» Work item
Pull out every line of the listing below where "rules" appears.

» Dataset content
----------

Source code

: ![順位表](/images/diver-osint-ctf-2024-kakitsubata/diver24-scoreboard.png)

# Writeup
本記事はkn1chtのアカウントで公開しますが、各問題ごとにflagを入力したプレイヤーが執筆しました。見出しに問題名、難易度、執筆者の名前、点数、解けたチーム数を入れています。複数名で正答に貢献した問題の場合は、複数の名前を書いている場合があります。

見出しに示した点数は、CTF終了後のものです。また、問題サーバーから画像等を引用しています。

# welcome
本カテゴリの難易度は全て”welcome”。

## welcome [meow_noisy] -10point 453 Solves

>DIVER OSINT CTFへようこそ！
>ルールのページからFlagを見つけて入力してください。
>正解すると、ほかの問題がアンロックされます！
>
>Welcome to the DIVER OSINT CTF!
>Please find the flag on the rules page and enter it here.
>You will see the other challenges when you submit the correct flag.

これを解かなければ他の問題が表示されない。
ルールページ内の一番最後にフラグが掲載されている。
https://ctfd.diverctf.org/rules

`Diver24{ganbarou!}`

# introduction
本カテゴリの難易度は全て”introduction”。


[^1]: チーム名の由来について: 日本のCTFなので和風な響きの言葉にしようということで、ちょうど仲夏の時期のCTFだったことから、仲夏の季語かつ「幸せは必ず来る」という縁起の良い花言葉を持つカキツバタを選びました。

----------

» Exercise response
>Please find the flag on the rules page and enter it here.
https://ctfd.diverctf.org/rules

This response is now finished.